_Consigne 1_. Reproduisez à l'identique l'extrait sur le licenciement de la salariée.

_Texte extrait_.
*****

Elle a été licenciée le 6 août 2018 pour cause réelle et sérieuse.
Estimant ce licenciement infondé, la salariée a saisi le conseil de prud’hommes qui, par jugement du 28 juin 2021, a rejeté toutes ses demandes.
La salariée a interjeté appel le 9 juillet 2021.
Elle demande l’infirmation du jugement et le paiement des sommes de :
– 17 874,49 euros de rappel d’heures supplémentaires,
– 1 787,45 euros de congés payés afférents,
– 11 916,33 euros au titre des repos compensateurs,
– 34 352,64 euros d’indemnité pour travail dissimulé,
– 175,98 euros d’indemnité de congés payés,
– 17,60 euros de congés payés sur salaire,
– 5 847,57 euros de reliquat d’indemnité compensatrice de préavis,
– 11 450,88 euros de dommages et intérêts pour licenciement sans cause réelle et sérieuse,
– 5 000 euros de dommages et intérêts pour préjudice distinct,
– 10 000 euros pour exécution déloyale et fautive du contrat de travail,
à titre subsidiaire :
– 175,98 euros d’indemnité “de congés payés”,
– 17,60 euros de congés payés sur salaire,
– 7 552,50 euros de dommages et intérêts pour licenciement sans cause réelle et sérieuse,
– 5 000 euros de dommages et intérêts pour préjudice distinct,
– 10 000 euros pour exécution déloyale et fautive du contrat de travail,
et
– 2 500 euros en application de l’article 700 du code de procédure civile.

*****

_Consigne 2_. Transcrivez fidèlement les entrées ci-dessous, depuis leur toute première ligne jusqu'à la ligne contenant « locality: Wolf Co. », celle-ci comprise, et rien d'autre.

*****

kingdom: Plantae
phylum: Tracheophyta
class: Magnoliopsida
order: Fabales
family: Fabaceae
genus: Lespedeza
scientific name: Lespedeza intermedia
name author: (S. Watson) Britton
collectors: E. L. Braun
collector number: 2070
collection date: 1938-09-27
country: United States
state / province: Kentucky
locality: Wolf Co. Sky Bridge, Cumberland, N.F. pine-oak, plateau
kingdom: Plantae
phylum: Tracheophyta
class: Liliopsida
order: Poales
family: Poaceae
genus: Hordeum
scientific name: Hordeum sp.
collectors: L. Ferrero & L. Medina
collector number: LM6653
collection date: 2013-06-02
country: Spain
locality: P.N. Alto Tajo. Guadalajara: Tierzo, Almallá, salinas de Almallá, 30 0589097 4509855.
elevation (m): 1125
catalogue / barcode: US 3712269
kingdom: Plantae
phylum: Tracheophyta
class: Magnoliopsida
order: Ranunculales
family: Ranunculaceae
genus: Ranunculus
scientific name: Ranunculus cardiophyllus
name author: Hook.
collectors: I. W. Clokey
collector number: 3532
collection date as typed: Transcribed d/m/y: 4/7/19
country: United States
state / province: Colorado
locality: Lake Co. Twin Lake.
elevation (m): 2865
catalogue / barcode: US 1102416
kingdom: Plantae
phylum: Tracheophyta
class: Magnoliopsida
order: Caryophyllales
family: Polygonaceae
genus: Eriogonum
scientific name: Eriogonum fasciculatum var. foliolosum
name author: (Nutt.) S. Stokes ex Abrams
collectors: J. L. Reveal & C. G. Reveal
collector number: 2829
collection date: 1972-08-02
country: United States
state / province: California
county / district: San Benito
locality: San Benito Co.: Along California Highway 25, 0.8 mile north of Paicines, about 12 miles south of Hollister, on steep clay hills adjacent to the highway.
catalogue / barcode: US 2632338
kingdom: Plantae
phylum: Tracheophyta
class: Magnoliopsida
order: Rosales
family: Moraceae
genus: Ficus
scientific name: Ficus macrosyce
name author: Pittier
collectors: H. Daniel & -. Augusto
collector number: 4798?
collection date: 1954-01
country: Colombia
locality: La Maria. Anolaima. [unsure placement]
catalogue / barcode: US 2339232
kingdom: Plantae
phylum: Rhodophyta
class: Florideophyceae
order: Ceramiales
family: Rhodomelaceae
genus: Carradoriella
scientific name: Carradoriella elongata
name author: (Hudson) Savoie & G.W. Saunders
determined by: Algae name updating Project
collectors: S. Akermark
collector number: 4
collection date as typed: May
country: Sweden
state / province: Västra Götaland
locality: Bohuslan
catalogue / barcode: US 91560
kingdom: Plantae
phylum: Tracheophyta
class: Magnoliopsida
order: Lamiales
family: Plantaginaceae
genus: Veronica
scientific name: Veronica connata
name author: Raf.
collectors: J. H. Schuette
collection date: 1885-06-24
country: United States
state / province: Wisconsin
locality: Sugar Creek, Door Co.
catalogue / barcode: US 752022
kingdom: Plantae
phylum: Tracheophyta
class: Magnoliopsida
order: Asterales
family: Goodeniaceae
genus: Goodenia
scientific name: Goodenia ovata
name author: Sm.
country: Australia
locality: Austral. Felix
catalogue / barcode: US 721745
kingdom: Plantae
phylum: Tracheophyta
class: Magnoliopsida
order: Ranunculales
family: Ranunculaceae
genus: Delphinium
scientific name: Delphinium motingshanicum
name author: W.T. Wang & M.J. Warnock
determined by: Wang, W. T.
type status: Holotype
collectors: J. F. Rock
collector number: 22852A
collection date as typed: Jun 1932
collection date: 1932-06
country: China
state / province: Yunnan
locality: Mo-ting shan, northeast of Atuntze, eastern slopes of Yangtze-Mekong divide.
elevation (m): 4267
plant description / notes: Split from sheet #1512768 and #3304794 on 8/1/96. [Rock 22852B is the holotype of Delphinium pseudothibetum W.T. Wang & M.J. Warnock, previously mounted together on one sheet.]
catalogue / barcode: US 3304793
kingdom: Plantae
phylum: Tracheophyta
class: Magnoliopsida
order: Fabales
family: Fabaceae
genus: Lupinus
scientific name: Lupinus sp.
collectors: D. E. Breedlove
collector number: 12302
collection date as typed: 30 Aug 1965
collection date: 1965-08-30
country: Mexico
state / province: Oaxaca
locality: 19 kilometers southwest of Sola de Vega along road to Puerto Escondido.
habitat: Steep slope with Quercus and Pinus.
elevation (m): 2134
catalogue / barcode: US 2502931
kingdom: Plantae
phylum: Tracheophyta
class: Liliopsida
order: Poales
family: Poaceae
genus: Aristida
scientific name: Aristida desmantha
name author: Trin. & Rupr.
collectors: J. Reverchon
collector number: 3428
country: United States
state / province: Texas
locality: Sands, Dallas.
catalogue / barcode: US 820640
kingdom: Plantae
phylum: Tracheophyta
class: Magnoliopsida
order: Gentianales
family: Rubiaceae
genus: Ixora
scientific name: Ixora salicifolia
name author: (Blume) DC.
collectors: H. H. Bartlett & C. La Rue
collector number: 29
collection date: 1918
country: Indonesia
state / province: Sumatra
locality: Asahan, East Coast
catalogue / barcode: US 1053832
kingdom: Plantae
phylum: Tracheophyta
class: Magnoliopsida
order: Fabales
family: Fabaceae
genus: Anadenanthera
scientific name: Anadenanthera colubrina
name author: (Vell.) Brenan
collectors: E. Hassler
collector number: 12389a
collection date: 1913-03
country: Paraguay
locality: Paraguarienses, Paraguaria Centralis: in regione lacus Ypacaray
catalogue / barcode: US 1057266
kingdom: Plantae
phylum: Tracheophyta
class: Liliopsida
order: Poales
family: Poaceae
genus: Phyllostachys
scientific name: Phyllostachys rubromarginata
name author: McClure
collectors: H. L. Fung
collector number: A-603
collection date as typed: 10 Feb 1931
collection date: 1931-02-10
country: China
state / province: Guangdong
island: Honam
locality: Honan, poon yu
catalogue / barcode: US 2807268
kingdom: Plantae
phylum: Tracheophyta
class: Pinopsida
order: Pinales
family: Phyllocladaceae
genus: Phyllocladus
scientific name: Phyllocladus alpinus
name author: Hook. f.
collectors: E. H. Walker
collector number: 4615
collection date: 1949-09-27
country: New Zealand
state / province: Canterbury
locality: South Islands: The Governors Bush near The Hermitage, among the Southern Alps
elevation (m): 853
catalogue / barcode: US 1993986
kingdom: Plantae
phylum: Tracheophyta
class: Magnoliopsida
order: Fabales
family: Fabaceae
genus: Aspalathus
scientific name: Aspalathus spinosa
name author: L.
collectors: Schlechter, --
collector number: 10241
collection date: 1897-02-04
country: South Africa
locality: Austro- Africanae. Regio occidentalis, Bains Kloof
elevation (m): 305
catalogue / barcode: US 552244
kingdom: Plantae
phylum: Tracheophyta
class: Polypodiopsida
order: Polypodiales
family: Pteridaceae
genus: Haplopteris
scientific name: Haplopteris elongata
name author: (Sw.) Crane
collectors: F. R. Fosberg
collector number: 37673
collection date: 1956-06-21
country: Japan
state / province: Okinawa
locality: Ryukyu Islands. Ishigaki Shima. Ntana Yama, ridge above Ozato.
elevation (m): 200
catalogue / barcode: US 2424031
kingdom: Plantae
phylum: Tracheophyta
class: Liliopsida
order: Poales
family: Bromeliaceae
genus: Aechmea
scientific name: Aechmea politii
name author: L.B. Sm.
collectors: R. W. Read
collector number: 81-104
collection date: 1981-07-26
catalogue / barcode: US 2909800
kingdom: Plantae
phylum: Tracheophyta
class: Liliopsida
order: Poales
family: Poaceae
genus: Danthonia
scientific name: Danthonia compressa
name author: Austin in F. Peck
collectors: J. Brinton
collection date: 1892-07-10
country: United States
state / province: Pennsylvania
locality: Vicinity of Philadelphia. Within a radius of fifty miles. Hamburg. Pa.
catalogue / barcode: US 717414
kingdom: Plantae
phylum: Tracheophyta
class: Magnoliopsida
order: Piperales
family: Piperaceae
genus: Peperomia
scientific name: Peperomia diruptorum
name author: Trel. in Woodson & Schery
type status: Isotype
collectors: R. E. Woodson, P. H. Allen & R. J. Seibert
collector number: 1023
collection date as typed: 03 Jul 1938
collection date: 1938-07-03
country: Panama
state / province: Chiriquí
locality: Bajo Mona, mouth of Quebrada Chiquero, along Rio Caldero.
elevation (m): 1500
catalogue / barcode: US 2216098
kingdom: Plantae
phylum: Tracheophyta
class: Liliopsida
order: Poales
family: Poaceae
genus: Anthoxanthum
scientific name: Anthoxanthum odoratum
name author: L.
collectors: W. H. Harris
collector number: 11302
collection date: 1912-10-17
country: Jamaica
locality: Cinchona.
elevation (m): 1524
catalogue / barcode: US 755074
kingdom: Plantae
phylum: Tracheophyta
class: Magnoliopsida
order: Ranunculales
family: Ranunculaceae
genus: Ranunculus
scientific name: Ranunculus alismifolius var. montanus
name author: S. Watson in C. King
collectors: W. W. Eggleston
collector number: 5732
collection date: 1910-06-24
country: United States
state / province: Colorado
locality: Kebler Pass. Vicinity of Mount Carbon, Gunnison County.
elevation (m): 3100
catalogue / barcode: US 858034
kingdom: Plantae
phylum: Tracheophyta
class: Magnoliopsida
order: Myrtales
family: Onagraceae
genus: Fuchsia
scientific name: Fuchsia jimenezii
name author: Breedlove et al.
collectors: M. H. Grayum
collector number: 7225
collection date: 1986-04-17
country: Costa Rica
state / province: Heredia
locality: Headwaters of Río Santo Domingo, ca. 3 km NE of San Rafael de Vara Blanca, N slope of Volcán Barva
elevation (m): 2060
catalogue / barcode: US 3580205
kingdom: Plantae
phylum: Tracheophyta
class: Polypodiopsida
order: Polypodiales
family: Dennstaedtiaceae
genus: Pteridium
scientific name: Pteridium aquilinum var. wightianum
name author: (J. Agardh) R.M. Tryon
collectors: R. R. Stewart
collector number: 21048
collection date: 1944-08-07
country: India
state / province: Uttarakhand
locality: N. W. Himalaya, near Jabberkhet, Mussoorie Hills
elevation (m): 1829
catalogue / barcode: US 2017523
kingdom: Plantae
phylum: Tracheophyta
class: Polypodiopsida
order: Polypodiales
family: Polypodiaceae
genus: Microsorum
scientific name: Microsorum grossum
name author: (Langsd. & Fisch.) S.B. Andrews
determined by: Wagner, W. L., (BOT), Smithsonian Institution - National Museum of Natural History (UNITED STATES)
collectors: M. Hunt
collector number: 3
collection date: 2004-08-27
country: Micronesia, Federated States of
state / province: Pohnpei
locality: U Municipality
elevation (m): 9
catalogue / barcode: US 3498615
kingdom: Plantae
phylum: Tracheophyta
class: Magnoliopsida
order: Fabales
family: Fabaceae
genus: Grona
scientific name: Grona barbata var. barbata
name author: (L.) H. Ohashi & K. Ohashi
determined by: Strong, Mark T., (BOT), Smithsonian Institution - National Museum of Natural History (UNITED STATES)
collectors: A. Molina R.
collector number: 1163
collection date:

*****

_Réponse complète 1_.
Elle a été licenciée le 6 août 2018 pour cause réelle et sérieuse.
Estimant ce licenciement infondé, la salariée a saisi le conseil de prud’hommes qui, par jugement du 28 juin 2021, a rejeté toutes ses demandes.
La salariée a interjeté appel le 9 juillet 2021.
Elle demande l’infirmation du jugement et le paiement des sommes de :
– 17 874,49 euros de rappel d’heures supplémentaires,
– 1 787,45 euros de congés payés afférents,
– 11 916,33 euros au titre des repos compensateurs,
– 34 352,64 euros d’indemnité pour travail dissimulé,
– 175,98 euros d’indemnité de congés payés,
– 17,60 euros de congés payés sur salaire,
– 5 847,57 euros de reliquat d’indemnité compensatrice de préavis,
– 11 450,88 euros de dommages et intérêts pour licenciement sans cause réelle et sérieuse,
– 5 000 euros de dommages et intérêts pour préjudice distinct,
– 10 000 euros pour exécution déloyale et fautive du contrat de travail,
à titre subsidiaire :
– 175,98 euros d’indemnité “de congés payés”,
– 17,60 euros de congés payés sur salaire,
– 7 552,50 euros de dommages et intérêts pour licenciement sans cause réelle et sérieuse,
– 5 000 euros de dommages et intérêts pour préjudice distinct,
– 10 000 euros pour exécution déloyale et fautive du contrat de travail,
et
– 2 500 euros en application de l’article 700 du code de procédure civile.

_Réponse complète 2_.
kingdom: Plantae
phylum: Tracheophyta
class: Magnoliopsida
order: Fabales
family: Fabaceae
genus: Lespedeza
scientific name: Lespedeza intermedia
name author: (S. Watson) Britton
collectors: E. L. Braun
collector number: 2070
collection date: 1938-09-27
country: United States
state / province: Kentucky
locality: Wolf Co. Sky Bridge, Cumberland, N.F. pine-oak, plateau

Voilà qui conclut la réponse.